Indeed. That is the truth. All kids with IEPs get the same canned, scripted reading program. BUT, it’s research based! Can’t argue with that. If the kid isn’t showing enough progress, well, I must not be following the script with fidelity. Perhaps I would benefit from another training or some more PD in script reading. Or maybe the kid needs a sticker chart to improve motivation to listen to me read a script.
This is slightly off topic but concerns what is being put into schools.
………….
Scholastic Under Fire for Children’s Book Portrayal of Trump
“On November 8, 2016, Americans voted for president. The race was close, but Trump won. Many people were happy. They looked forward to a brand-new government. They hoped for a stronger country.”
That’s an excerpt from a 32-page book called President Donald Trump, published last year by Scholastic, a billion-dollar global corporation whose educational materials can be found in 9 out of 10 US classrooms. The book, by children’s author Joanne Mattern, is included in Scholastic’s Rookie Biography series, aimed at first- and second-graders, kids ages 6 and 7.
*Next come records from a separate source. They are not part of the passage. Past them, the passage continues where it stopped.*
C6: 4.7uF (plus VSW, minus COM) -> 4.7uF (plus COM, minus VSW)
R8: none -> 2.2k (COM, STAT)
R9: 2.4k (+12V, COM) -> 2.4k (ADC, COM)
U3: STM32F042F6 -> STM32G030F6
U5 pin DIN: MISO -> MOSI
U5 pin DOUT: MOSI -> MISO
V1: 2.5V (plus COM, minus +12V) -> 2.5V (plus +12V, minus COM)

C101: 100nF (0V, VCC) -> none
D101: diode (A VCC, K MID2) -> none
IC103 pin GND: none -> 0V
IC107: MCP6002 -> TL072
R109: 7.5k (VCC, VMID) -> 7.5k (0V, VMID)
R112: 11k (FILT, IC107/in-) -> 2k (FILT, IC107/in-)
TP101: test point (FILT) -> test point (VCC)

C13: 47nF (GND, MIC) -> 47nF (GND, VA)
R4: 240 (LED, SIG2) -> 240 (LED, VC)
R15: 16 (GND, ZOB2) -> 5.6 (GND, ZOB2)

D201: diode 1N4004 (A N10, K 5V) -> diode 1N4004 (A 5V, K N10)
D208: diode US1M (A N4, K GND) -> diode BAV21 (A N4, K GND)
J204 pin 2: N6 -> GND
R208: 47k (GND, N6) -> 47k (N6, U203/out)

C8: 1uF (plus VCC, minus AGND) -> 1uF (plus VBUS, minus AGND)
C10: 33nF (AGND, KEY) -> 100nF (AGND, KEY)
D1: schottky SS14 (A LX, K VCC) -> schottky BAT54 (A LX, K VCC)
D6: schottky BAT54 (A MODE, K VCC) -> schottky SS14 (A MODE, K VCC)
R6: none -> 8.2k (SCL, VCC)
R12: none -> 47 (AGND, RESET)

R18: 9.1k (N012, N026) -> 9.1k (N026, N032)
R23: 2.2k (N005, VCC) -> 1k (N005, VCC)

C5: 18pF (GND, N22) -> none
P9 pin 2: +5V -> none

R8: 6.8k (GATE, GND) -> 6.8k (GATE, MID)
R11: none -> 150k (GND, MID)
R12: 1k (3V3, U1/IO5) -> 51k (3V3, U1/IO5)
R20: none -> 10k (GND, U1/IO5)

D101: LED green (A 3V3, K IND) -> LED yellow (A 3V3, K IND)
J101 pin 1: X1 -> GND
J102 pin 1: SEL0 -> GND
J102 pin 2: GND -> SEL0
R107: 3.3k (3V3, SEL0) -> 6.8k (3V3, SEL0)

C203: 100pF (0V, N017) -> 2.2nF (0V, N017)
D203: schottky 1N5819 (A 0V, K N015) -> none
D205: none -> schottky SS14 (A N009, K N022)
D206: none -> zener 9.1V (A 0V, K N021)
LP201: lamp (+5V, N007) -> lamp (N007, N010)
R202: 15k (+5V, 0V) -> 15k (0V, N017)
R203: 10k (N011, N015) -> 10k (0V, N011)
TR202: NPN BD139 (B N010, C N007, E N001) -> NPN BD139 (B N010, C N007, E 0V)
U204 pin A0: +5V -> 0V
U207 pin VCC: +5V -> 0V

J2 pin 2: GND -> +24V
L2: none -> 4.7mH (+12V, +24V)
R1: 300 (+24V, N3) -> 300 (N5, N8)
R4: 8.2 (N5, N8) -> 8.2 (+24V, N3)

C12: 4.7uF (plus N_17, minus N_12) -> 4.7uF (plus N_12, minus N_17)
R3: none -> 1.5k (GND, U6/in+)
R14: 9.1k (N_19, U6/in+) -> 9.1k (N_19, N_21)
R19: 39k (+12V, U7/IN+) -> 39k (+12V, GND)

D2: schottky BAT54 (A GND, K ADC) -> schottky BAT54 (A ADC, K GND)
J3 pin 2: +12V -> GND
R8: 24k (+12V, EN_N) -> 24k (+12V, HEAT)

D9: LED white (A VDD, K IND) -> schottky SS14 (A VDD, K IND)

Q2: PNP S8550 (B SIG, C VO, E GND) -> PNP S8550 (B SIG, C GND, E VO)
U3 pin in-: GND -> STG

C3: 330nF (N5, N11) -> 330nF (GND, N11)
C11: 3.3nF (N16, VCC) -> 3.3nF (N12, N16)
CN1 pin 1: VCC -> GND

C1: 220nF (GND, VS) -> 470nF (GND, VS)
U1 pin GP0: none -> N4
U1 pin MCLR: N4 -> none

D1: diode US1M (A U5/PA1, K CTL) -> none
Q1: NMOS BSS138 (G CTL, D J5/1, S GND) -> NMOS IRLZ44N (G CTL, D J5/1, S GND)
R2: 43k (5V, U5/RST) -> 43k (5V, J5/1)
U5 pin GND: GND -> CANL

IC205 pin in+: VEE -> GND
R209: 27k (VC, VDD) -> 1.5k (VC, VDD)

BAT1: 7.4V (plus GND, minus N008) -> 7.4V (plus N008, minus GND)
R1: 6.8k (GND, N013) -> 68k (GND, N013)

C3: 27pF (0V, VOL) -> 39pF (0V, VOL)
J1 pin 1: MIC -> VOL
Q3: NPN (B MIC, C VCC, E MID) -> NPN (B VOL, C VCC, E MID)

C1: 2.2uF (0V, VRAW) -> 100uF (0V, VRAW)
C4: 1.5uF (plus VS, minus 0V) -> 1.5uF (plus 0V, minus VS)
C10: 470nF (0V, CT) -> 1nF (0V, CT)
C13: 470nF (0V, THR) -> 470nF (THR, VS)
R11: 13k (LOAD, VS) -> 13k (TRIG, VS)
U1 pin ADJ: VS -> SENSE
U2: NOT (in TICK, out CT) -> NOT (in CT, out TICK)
It weaves a simple narrative of how Trump made his fortune in real estate, gained fame as host of a reality TV show, and became a president “millions of Americans are counting on to improve their lives.”
Maybe if it were about any other U.S. president, this might be the end of the story. But Scholastic is being taken to task by a growing army of educators, librarians, and parents not for what the book says about Donald Trump, but for what it omits…
Check out this article: https://truthout.org/articles/scholastic-under-fire-for-childrens-book-portrayal-of-trump/?utm_source=sharebuttons&utm_medium=mashshare&utm_campaign=mashshare
Children’s books on all the presidents (and many others) omit lots and lots of important but unpleasant details. Do we really want a children’s book on Bill Clinton that talks about NAFTA, welfare reform and a stain on a blue dress? Do we want Dubya’s children’s book to include Iraq and the Patriot Act? Do we want Obama’s to include Libya, Honduras, Haiti and Anwar al-Waki’s 16 year old son?
I’m against the OVERLY rosy description of Trump and all of his happy followers who are ‘looking for a brand new goverment’. He is an unfit disaster for this country and is working to destroy our government. I’m not sure about how it should be worded but as the article says,”Scholastic is being taken to task by a growing army of educators, librarians and parents”. I’m not the only one who finds it distasteful. Dictatorships put out this type of garbage and starts its indoctrination at a young age.